[Stored dataset items]
= = = =
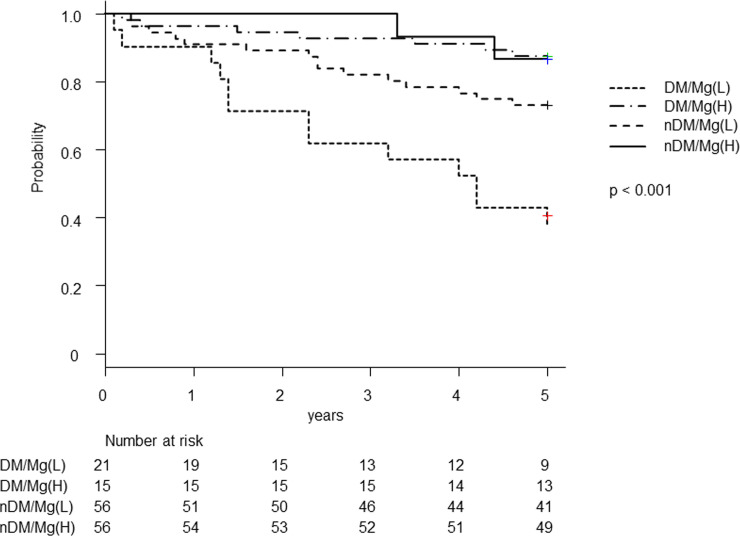
Kaplan–Meier product–limit function estimates for time-to-event analysis by the four groups.The endpoint was all-cause death or hospitalization for decline of ADL. The 5-y survival rate in the DM/Mg(L) group was noted to be significantly low (P < 0.001).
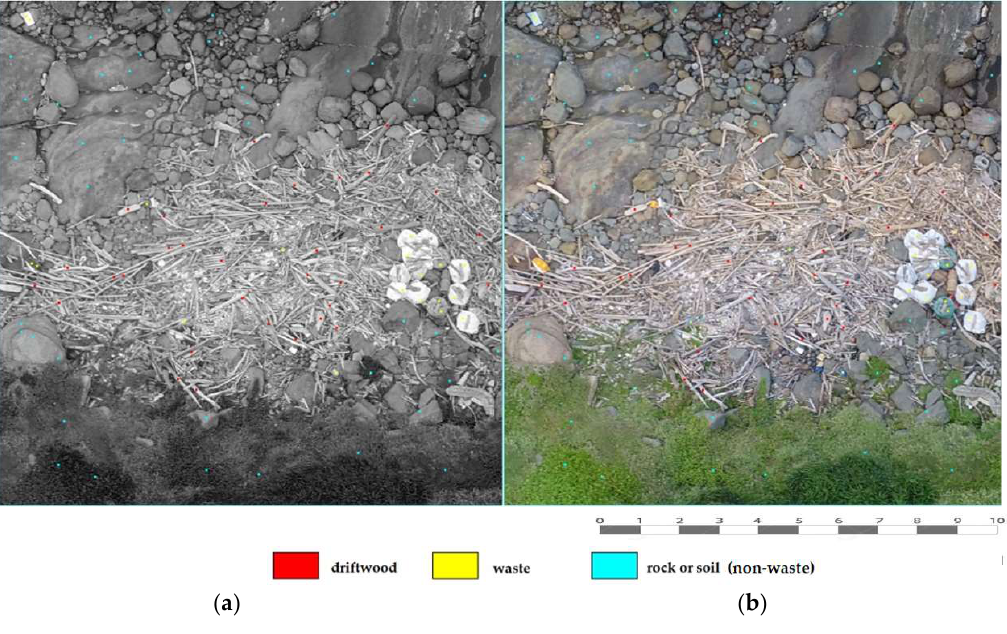
Figure 3. Sampling by ( a ) GLCM ( b ) color image. Table 1. Formula list of vegetation indices and texture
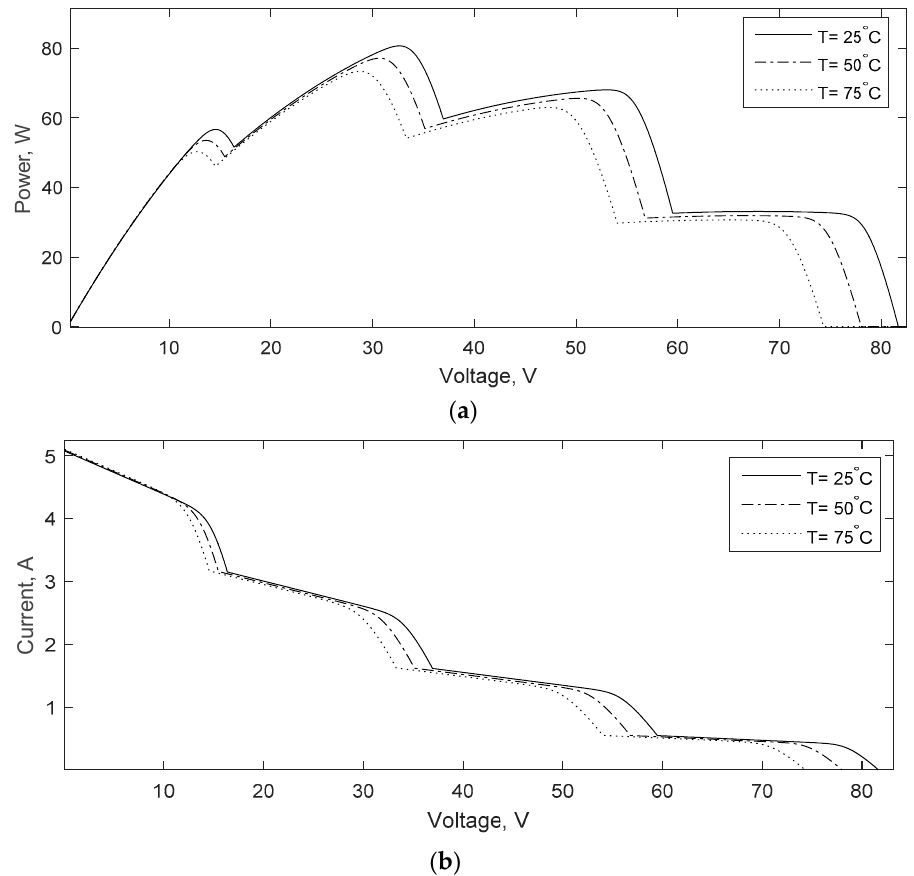
19 of 22 ( d ) Figure 15. ( a ) PV power, ( b ) PV voltage, ( c ) PV current, ( d ) Duty cycle in pattern 4 using different methods. Table 7. Numerical results of the ROA, MRFO, and PSO methods in pattern 4. Parameter/Method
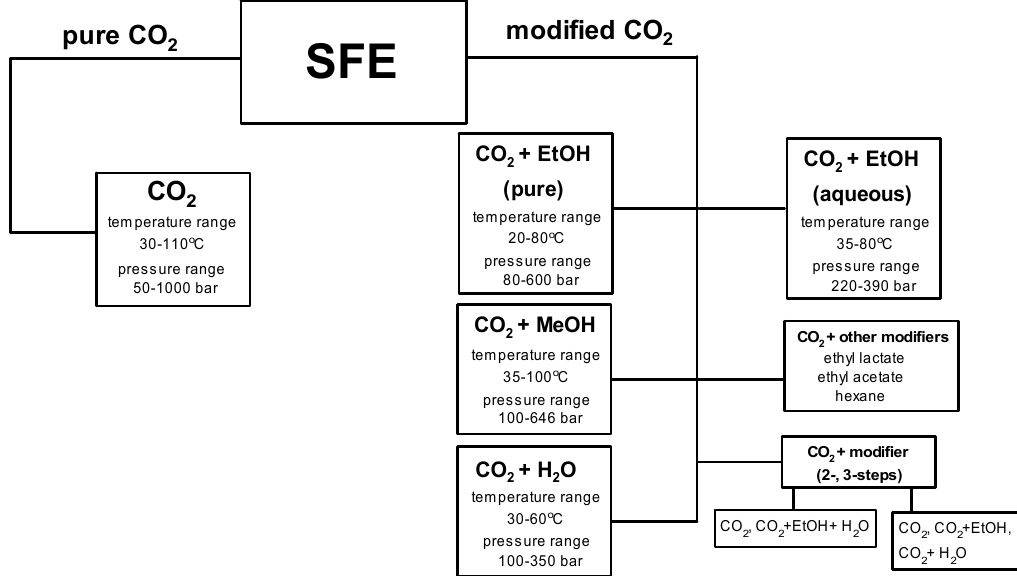
Figure 5. Application of SFE in phenolic compounds extraction from plant materials.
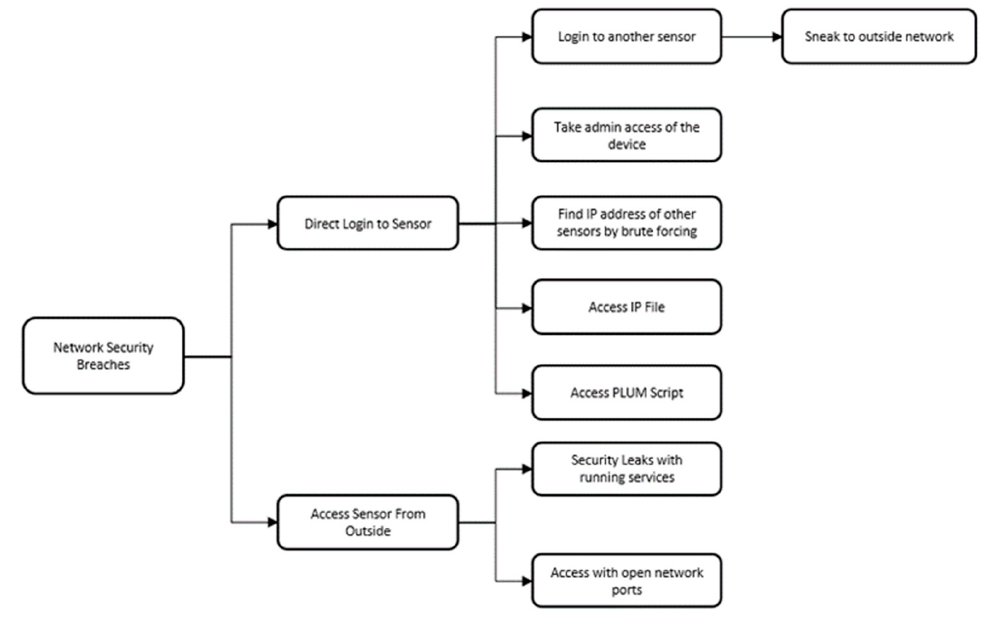
Figure 3. Different types of possible security breaches in the proposed network architecture.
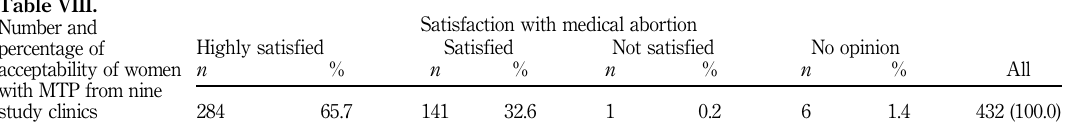
percentage of features of the MTP and bleeding perception of women from nine study clinics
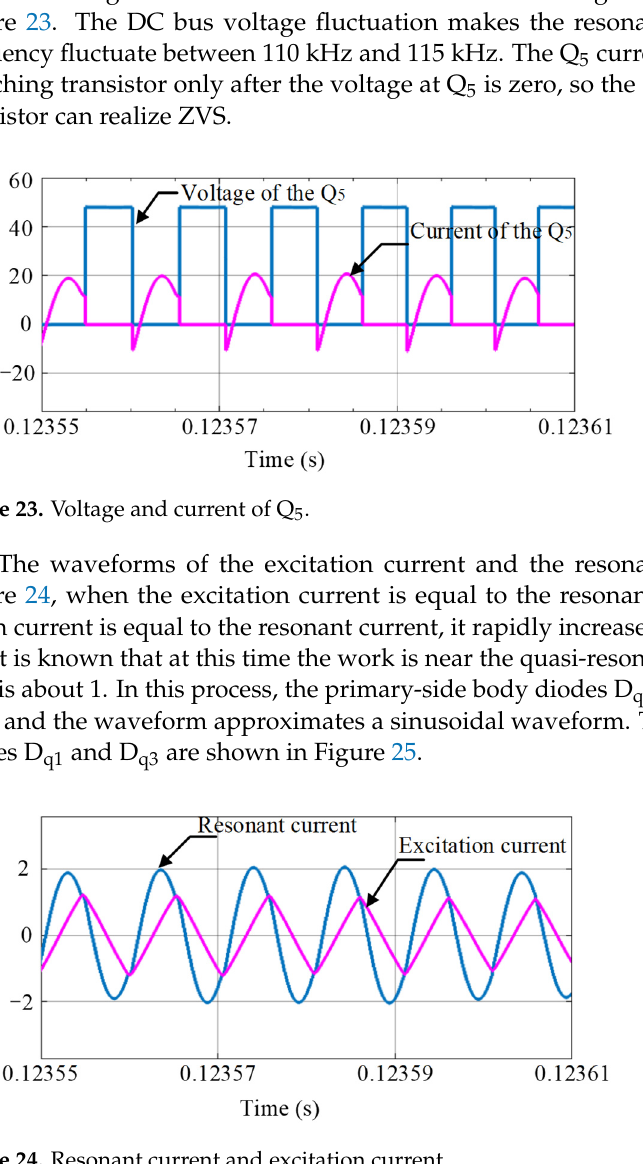
Figure 24. Resonant current and excitation current.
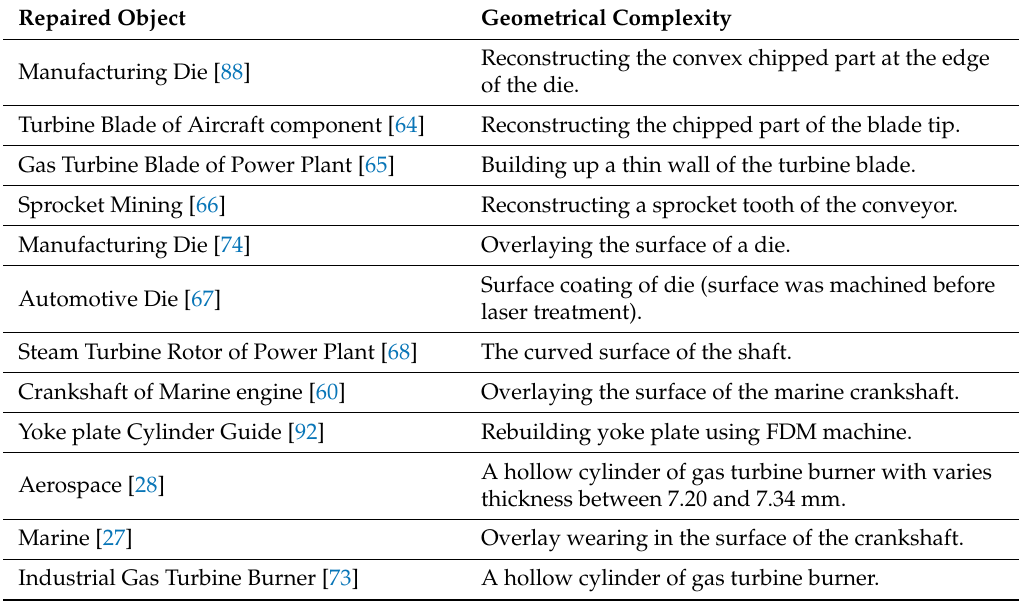
Table 8. Reparation of objects with geometrical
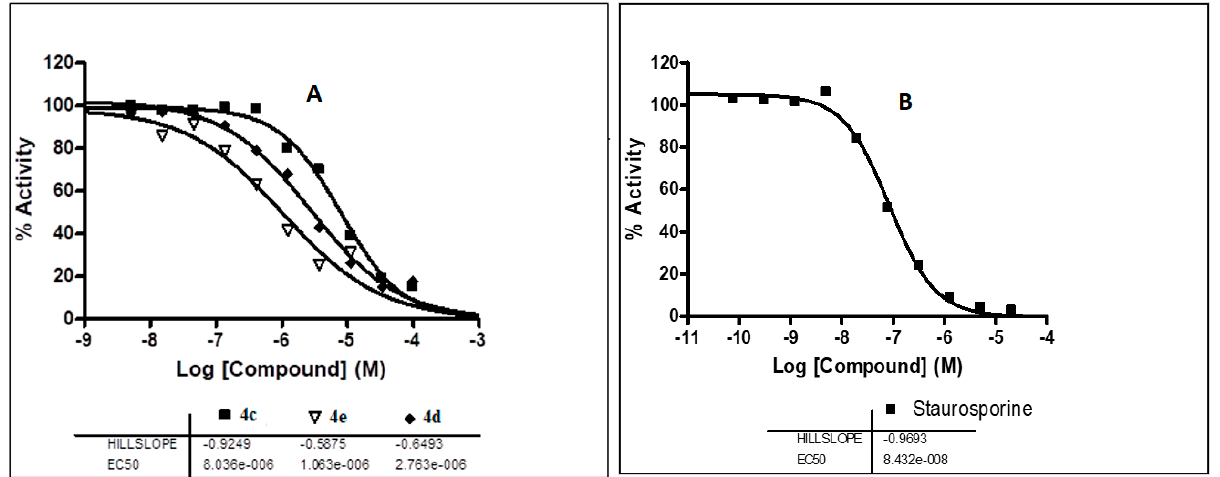
Figure 6. The IC 50 values of compounds 4c , 4e , 4d ( A ) and staurosporine over EGFR ( B ). Table 6. % Inhibition values of compound 4c over a panel of different kinases. Average % Enzyme Inhibition Kinase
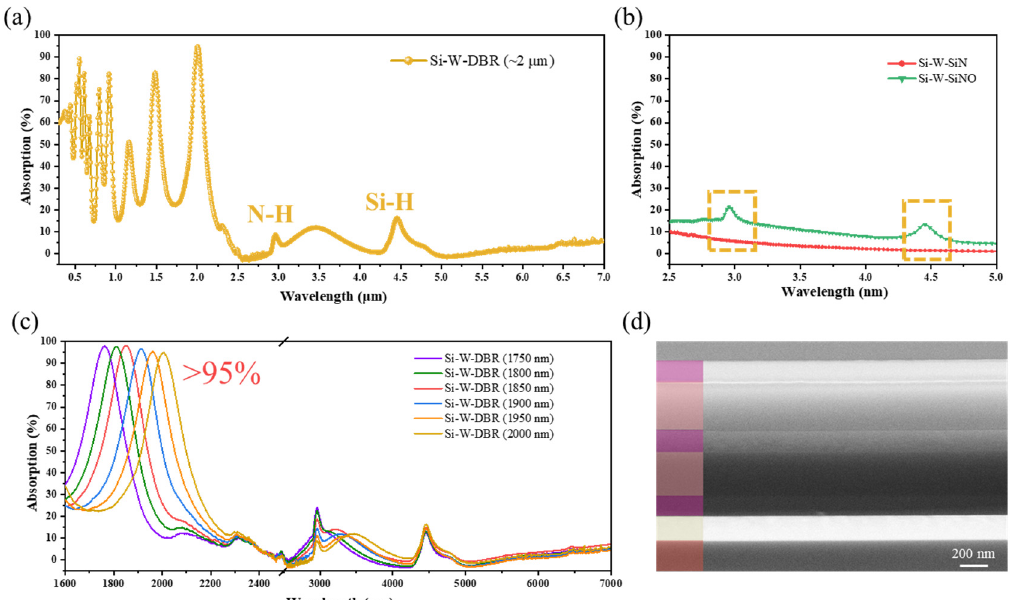
Figure 3. ( a ) Experimental optical absorption spectrum of Si-W-SiN/SiNO multilayer structure with TPP resonance peak at 2 µ m; ( b ) experimental optical absorption spectra of Si-W-SiN and W-SiNO single-layer structure; ( c ) experimental optical absorption spectra of fabricated Si-W-SiN/SiNO multilayer structure with different TPP resonance peaks at 1750, 1800, 1850, 1900, 1950, and 2000 nm, respectively; ( d ) SEM characterization of fabricated Si-W-SiN/SiNO multilayer struc- ture.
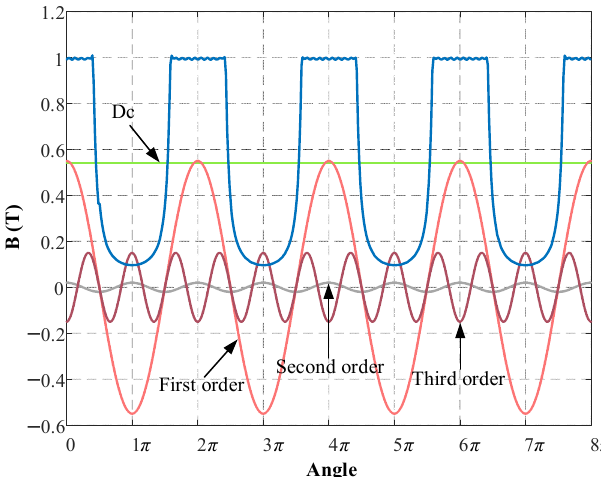
Figure 8. Air gap rate permeance waveform and each component.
= = = =
## [Exercise description]
Repeat the records above exactly, from the first line through the line that contains "Figure 6. The", and leave out the pictures.

## [Answer box]
Kaplan–Meier product–limit function estimates for time-to-event analysis by the four groups.The endpoint was all-cause death or hospitalization for decline of ADL. The 5-y survival rate in the DM/Mg(L) group was noted to be significantly low (P < 0.001).
Figure 3. Sampling by ( a ) GLCM ( b ) color image. Table 1. Formula list of vegetation indices and texture
19 of 22 ( d ) Figure 15. ( a ) PV power, ( b ) PV voltage, ( c ) PV current, ( d ) Duty cycle in pattern 4 using different methods. Table 7. Numerical results of the ROA, MRFO, and PSO methods in pattern 4. Parameter/Method
Figure 5. Application of SFE in phenolic compounds extraction from plant materials.
Figure 3. Different types of possible security breaches in the proposed network architecture.
percentage of features of the MTP and bleeding perception of women from nine study clinics
Figure 24. Resonant current and excitation current.
Table 8. Reparation of objects with geometrical
Figure 6. The IC 50 values of compounds 4c , 4e , 4d ( A ) and staurosporine over EGFR ( B ). Table 6. % Inhibition values of compound 4c over a panel of different kinases. Average % Enzyme Inhibition Kinase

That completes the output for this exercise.